The resulting court battle over the removals and allegations of legal misconduct by the administration saw the president and his allies repeatedly flout court orders — including an order from the Supreme Court to facilitate the return of Abrego Garcia. Reuveni’s complaint alleges that he was told by both Flentje and Ensign that “the government was not going to answer the court’s questions about anything that happened before 7:26 p.m. on March 15, and so not to provide information about when the flights took off.”
In April, when Reuveni was assigned to represent the government in Abrego Garcia’s case he — as stated in his complaint — “candidly and truthfully informed the court, based on the evidentiary record, that Mr. Abrego Garcia’s removal from the United States was a mistake. Later that evening, Mr. Reuveni refused directions from his superiors to file a brief misrepresenting those facts to the court.”
Reuveni was put on administrative leave the next day, and fired within a week.
On Wednesday, Bove will face the Senate Judiciary Committee in a confirmation hearing discussing his nomination to serve as United State circuit judge of the Third Circuit Court of Appeals.

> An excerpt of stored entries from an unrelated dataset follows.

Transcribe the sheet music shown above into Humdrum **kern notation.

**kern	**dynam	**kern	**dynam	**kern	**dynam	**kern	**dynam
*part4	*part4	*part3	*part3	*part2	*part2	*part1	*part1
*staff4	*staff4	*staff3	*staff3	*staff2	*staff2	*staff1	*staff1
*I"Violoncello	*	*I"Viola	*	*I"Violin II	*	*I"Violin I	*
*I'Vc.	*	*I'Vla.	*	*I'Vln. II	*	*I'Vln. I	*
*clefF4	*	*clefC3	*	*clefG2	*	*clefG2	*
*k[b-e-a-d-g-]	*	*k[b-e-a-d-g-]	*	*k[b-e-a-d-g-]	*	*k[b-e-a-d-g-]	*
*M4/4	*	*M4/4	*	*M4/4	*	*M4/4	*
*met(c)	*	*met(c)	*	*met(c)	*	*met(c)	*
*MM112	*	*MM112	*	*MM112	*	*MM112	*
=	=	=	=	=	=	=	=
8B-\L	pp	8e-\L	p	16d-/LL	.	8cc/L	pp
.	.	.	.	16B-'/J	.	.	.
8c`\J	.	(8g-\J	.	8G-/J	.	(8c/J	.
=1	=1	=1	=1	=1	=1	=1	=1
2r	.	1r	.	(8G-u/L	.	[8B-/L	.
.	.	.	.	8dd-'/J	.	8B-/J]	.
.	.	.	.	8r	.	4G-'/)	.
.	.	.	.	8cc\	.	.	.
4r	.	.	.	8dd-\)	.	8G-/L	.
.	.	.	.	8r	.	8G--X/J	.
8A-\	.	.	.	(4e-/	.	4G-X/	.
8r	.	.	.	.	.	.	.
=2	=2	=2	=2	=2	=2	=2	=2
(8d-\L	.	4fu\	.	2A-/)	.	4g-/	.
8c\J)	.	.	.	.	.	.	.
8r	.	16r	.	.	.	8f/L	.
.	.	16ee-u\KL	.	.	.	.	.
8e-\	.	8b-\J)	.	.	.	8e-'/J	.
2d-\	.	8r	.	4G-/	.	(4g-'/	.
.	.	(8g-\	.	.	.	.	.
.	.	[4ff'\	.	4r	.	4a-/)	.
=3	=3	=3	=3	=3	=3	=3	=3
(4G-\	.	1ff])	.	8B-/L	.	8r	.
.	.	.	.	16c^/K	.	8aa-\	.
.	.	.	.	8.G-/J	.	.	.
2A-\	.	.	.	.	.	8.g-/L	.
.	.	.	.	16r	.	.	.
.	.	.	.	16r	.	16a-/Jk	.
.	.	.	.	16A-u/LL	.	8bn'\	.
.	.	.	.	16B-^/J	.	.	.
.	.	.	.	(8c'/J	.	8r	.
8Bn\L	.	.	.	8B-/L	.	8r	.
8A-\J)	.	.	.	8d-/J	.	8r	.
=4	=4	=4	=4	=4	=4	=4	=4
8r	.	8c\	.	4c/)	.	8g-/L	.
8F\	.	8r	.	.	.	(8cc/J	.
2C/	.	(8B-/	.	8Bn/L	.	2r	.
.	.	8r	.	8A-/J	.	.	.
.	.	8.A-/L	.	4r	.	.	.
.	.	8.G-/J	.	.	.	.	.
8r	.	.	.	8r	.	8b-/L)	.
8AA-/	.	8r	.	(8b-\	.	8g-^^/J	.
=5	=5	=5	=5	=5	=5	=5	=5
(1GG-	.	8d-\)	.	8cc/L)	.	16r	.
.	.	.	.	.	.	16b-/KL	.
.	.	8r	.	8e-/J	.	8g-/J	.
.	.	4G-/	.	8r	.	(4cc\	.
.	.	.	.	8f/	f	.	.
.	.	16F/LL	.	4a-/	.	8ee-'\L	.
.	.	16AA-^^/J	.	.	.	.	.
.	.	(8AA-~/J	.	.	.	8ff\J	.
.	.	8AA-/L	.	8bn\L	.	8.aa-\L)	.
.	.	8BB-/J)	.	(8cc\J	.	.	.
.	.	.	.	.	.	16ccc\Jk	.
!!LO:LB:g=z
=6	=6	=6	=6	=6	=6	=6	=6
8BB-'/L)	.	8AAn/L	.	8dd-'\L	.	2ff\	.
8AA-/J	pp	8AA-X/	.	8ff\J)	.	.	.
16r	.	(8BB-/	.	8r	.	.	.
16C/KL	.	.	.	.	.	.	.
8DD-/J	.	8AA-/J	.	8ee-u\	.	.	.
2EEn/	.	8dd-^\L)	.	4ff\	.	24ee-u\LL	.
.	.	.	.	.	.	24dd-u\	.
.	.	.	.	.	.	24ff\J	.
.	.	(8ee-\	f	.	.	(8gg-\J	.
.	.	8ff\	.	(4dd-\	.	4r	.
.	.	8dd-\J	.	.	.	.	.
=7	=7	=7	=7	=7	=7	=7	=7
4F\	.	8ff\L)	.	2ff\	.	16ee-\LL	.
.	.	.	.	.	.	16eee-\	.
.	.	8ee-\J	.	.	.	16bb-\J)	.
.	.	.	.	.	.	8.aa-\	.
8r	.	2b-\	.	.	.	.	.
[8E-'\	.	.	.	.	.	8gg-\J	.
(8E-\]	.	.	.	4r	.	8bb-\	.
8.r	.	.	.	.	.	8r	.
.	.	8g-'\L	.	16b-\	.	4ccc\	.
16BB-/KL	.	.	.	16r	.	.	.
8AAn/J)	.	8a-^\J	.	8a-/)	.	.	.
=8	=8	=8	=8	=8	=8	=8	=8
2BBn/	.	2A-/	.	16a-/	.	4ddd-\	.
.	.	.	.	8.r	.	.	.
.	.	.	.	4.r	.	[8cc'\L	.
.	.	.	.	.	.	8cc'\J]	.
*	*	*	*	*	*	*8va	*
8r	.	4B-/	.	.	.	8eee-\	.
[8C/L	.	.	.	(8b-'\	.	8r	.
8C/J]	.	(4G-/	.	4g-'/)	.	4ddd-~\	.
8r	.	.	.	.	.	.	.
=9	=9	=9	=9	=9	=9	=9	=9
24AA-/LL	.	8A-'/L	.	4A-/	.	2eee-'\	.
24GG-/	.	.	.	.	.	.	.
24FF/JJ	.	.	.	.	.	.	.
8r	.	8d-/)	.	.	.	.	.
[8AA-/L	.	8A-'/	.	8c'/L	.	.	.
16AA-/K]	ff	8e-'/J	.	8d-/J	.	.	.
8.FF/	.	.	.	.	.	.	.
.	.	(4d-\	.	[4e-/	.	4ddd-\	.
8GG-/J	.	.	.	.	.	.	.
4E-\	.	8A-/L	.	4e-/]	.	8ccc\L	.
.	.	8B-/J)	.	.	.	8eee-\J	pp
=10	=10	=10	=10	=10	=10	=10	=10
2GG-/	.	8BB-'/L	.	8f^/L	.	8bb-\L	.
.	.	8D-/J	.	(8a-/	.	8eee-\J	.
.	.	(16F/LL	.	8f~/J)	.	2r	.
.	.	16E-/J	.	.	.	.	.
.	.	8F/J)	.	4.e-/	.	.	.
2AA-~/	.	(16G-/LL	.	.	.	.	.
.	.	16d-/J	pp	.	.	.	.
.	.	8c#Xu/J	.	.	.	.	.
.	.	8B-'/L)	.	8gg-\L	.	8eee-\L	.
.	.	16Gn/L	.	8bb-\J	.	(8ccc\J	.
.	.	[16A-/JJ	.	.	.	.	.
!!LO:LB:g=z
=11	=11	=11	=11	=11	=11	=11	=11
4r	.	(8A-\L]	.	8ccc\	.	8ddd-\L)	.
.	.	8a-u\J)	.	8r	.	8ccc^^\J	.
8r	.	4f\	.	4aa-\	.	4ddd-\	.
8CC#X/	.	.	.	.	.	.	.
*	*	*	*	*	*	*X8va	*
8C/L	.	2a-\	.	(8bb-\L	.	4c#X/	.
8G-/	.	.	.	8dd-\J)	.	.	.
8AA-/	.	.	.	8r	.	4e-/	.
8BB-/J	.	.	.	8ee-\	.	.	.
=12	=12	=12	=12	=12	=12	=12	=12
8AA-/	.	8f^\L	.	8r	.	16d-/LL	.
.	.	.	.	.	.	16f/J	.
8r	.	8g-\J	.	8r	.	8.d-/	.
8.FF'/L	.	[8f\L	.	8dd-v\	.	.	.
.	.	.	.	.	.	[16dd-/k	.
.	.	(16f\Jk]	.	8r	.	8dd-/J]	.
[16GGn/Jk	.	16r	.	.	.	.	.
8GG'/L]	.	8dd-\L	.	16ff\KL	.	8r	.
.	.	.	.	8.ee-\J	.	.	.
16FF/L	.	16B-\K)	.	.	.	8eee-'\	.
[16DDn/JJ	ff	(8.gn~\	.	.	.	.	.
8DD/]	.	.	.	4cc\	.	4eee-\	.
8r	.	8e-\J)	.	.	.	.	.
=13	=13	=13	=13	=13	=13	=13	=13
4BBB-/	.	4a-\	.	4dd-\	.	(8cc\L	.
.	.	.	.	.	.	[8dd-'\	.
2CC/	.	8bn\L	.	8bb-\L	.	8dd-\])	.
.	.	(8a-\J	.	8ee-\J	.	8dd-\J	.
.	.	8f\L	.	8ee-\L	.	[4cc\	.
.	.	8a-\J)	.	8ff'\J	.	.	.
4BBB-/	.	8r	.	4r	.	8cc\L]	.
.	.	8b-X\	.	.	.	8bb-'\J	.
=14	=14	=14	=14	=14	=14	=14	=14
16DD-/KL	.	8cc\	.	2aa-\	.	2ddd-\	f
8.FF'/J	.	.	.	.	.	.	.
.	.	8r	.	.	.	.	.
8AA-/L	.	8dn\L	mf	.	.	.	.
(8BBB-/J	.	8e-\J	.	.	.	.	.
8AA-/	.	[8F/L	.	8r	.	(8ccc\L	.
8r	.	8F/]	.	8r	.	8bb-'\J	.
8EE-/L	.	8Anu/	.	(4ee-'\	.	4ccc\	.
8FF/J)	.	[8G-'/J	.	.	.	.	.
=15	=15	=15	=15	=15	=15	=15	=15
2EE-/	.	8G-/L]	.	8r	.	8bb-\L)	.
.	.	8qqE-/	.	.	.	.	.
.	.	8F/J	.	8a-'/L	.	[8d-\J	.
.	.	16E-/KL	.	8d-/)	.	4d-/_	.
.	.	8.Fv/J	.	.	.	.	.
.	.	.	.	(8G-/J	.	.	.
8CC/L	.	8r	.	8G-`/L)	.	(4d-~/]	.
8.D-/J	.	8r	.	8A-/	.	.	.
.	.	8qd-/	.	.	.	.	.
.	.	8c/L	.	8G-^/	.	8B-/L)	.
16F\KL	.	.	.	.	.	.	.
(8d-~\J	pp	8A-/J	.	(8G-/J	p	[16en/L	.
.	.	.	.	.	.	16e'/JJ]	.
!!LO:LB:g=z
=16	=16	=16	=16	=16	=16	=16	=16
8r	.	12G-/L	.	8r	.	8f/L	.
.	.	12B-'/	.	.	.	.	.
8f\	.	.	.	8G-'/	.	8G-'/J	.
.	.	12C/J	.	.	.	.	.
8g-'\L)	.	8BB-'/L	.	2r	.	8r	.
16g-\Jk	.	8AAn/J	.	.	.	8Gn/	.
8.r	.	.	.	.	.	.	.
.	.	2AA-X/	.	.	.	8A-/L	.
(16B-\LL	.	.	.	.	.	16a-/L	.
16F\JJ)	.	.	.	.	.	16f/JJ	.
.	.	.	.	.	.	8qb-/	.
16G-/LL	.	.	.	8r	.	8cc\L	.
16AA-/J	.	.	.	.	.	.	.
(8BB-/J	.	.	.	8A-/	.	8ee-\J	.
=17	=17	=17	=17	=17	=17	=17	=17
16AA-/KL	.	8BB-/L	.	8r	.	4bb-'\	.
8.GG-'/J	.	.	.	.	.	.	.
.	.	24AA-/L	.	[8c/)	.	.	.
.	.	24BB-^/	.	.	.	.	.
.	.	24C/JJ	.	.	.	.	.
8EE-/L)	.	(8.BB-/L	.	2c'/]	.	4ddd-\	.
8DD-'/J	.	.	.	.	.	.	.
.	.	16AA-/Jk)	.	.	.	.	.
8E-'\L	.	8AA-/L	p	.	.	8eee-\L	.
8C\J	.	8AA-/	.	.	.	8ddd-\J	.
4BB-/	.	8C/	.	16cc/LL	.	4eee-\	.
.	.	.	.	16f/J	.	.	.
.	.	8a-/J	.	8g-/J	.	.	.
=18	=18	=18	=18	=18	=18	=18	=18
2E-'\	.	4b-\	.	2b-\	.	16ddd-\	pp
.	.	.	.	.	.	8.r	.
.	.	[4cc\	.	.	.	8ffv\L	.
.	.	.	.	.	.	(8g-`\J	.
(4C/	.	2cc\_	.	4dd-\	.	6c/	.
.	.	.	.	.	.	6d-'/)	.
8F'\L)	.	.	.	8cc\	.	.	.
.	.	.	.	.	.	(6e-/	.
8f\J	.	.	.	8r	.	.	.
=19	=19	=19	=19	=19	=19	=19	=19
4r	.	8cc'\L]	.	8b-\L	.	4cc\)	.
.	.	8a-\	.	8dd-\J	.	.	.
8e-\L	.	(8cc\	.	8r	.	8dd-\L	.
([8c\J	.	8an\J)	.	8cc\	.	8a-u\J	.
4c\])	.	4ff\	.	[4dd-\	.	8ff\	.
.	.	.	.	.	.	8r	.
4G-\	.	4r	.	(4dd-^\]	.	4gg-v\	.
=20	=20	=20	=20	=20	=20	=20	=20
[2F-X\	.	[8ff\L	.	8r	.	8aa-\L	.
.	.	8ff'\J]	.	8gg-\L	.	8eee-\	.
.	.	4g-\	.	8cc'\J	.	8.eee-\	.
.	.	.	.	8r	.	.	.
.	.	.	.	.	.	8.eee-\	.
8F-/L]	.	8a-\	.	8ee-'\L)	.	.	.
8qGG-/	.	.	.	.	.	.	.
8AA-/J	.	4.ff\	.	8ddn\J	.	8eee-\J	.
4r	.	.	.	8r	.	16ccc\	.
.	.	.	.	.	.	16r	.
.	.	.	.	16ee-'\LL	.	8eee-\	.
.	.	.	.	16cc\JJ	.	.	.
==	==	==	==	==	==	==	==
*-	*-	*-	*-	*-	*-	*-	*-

Sen. Dick Durbin (D-Ill.), ranking Democrat on the committee, told the Times that the complaint against Bove not only speaks to his “failure to fulfill his ethical obligations as a lawyer, but demonstrate[s] that his activities are part of a broader pattern by President Trump and his allies to undermine the Justice Department’s commitment to the rule of law.”
Why would Republicans install a judge who has demonstrated a willingness to tell the courts to “fuck off” in favor of a president’s political goals, if not to help that president neuter the judiciary from within?